*Exercise objective:*
Which lines of the data below hold "termos"? Copy each of them.

[Stored data entries]
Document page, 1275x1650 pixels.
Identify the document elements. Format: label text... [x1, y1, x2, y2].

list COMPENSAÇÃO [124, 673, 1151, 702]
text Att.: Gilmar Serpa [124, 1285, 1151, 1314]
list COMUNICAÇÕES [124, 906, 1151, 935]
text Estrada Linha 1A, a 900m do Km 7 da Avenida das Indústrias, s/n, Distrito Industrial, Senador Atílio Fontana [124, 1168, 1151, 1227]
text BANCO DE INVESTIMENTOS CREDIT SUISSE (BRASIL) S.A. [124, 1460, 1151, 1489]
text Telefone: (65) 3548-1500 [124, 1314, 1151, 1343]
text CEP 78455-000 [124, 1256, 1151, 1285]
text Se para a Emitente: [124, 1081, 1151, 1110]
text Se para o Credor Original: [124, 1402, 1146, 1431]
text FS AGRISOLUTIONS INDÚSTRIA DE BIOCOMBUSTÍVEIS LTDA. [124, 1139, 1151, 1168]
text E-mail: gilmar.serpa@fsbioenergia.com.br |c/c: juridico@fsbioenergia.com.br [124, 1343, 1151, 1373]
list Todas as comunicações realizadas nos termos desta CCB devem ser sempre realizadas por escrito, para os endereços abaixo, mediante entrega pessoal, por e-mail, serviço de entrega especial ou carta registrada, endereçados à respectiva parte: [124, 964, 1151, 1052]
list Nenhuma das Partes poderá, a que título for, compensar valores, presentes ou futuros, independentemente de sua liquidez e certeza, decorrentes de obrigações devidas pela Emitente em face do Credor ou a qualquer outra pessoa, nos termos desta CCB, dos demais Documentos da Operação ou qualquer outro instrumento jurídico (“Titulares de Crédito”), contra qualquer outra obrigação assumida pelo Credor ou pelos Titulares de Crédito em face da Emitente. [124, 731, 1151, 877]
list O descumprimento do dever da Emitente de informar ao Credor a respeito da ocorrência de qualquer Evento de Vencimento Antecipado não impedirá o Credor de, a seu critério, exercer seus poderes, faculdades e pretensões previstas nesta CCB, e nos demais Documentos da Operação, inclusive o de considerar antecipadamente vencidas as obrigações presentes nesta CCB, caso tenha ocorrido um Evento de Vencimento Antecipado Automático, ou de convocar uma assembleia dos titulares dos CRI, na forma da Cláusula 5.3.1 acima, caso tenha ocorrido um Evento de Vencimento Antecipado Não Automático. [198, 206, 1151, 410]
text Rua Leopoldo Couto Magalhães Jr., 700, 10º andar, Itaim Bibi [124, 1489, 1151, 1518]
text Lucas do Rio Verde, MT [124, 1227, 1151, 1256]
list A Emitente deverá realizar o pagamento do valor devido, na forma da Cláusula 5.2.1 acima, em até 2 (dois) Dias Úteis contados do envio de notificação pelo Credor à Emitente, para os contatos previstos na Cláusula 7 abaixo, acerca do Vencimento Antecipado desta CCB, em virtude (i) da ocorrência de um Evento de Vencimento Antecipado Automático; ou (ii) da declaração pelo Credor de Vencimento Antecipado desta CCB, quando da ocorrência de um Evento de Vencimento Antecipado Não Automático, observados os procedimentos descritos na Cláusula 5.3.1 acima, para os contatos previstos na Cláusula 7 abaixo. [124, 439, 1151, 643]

*Problem solution:*
list Todas as comunicações realizadas nos termos desta CCB devem ser sempre realizadas por escrito, para os endereços abaixo, mediante entrega pessoal, por e-mail, serviço de entrega especial ou carta registrada, endereçados à respectiva parte: [124, 964, 1151, 1052]
list Nenhuma das Partes poderá, a que título for, compensar valores, presentes ou futuros, independentemente de sua liquidez e certeza, decorrentes de obrigações devidas pela Emitente em face do Credor ou a qualquer outra pessoa, nos termos desta CCB, dos demais Documentos da Operação ou qualquer outro instrumento jurídico (“Titulares de Crédito”), contra qualquer outra obrigação assumida pelo Credor ou pelos Titulares de Crédito em face da Emitente. [124, 731, 1151, 877]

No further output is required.